Текст для разбора →

++++++++++

Борис Лавренев
Срочный фрахт
Талант редкий, самобытный
Советская Россия знает множество отличнейших литераторов из тех, кто начинал вместе с нею, кто в день ее рождения уже дарил ей первые свои произведения. Не затерялся среди могучих самобытных голосов и голос Бориса Лавренева. Он нес свою тему, свое представление о важном в литературе, и важное это состояло в понимании идейной мощи Октября, сознательным и верным бойцом которого он был.

++++++++++

Набор данных →
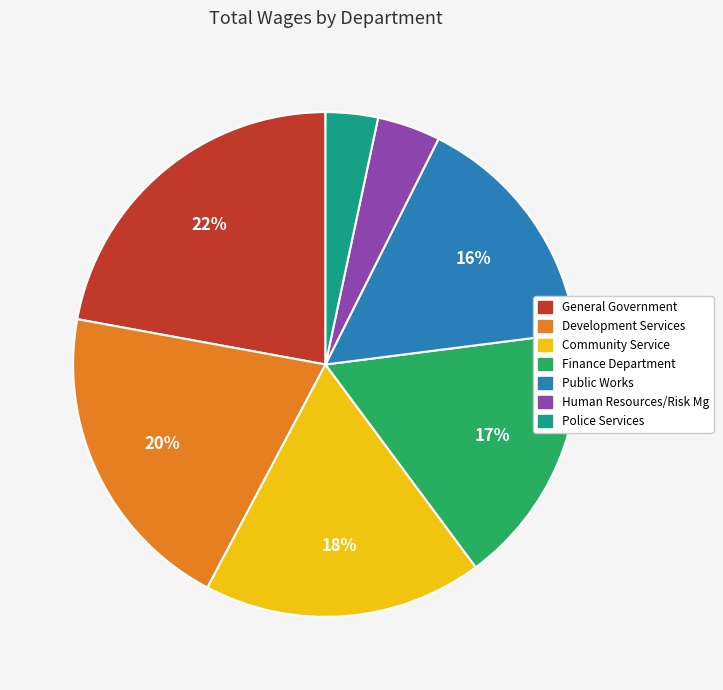

How many slices are in this pie chart?

7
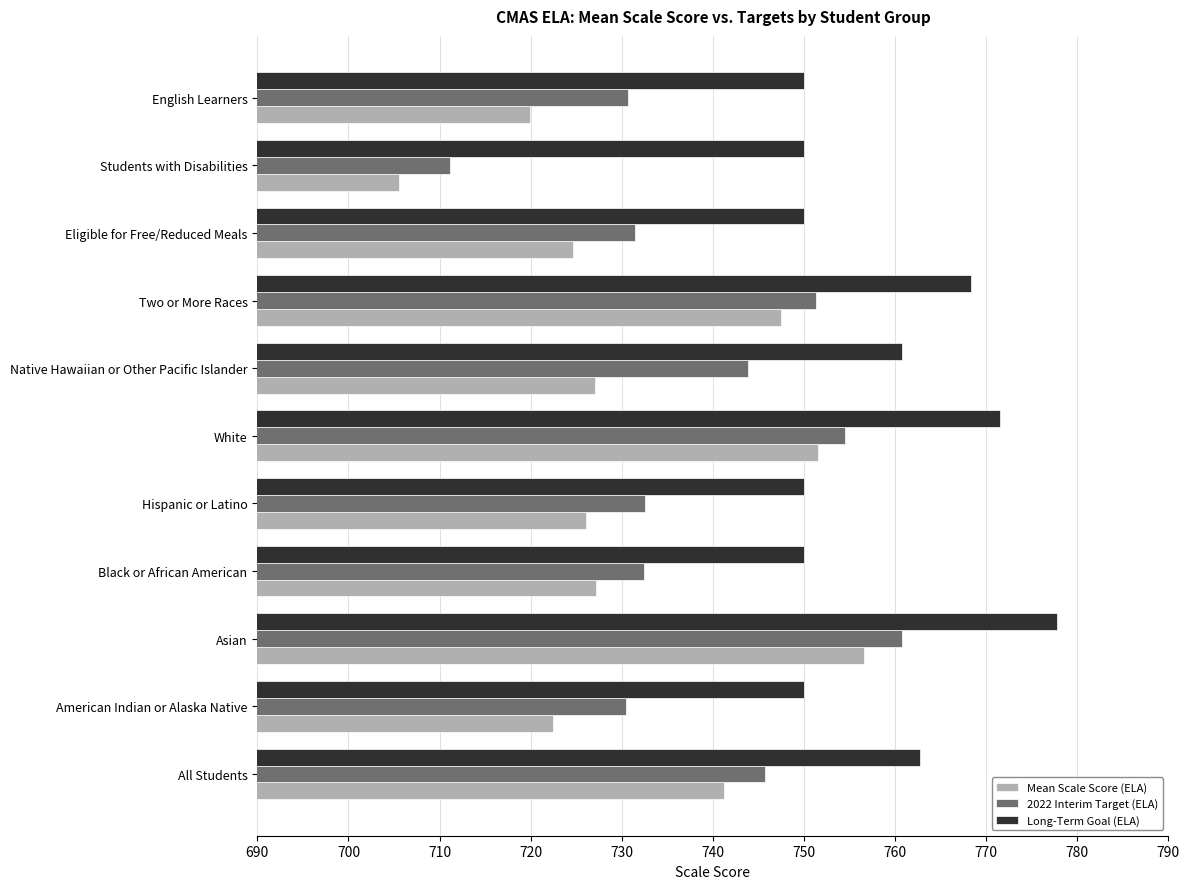

What is the sum of all Long-Term Goal (ELA) values?

8341.1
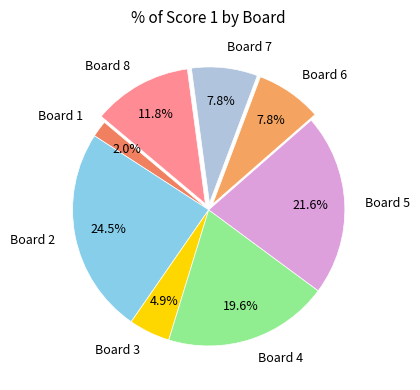

To the nearest percent, what is the combined percentage of Board 8 and Board 6?

20%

++++++++++

Задание 1 → Объясните по тексту о Борисе Лавреневе, почему голос писателя не затерялся среди могучих самобытных голосов советской литературы.
Задание 2 → Перепишите из текста о Борисе Лавреневе фрагмент от «Борис Лавренев» до «которого он был.» без единого изменения.

Ожидаемый ответ 1 → Лавренев нес свою тему и свое представление о важном в литературе. Это важное состояло в понимании идейной мощи Октября, сознательным и верным бойцом которого он был.

Ожидаемый ответ 2 →
Борис Лавренев
Срочный фрахт
Талант редкий, самобытный
Советская Россия знает множество отличнейших литераторов из тех, кто начинал вместе с нею, кто в день ее рождения уже дарил ей первые свои произведения. Не затерялся среди могучих самобытных голосов и голос Бориса Лавренева. Он нес свою тему, свое представление о важном в литературе, и важное это состояло в понимании идейной мощи Октября, сознательным и верным бойцом которого он был.